Quote the material word for word, from the line containing "assurance responsabilité civile" up to and including the line containing "devient accessible, et certains assureurs".

══ SOURCE INFORMATION

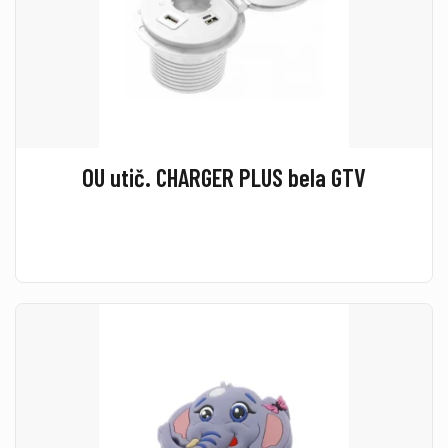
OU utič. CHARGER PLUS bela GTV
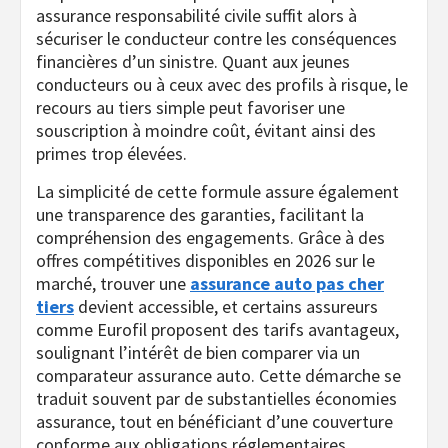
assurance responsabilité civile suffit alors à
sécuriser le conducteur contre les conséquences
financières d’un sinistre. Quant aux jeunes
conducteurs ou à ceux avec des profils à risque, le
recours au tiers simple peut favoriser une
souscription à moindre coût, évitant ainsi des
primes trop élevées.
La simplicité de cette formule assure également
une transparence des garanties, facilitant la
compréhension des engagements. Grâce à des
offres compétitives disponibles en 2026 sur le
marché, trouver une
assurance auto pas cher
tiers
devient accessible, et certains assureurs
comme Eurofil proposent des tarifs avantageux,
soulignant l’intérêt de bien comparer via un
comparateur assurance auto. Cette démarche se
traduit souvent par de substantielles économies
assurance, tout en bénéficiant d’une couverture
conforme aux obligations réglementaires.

════
══ SOURCE INFORMATION

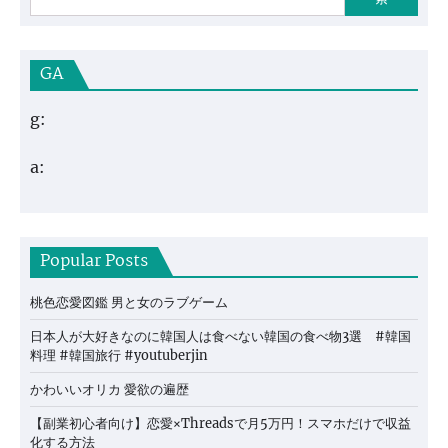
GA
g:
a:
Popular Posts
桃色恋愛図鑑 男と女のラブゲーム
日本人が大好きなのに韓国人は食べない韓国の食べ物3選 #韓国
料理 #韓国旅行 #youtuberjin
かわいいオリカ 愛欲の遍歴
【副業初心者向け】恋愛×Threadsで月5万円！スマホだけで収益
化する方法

════

COMPLETED EXERCISE
assurance responsabilité civile suffit alors à
sécuriser le conducteur contre les conséquences
financières d’un sinistre. Quant aux jeunes
conducteurs ou à ceux avec des profils à risque, le
recours au tiers simple peut favoriser une
souscription à moindre coût, évitant ainsi des
primes trop élevées.
La simplicité de cette formule assure également
une transparence des garanties, facilitant la
compréhension des engagements. Grâce à des
offres compétitives disponibles en 2026 sur le
marché, trouver une
assurance auto pas cher
tiers
devient accessible, et certains assureurs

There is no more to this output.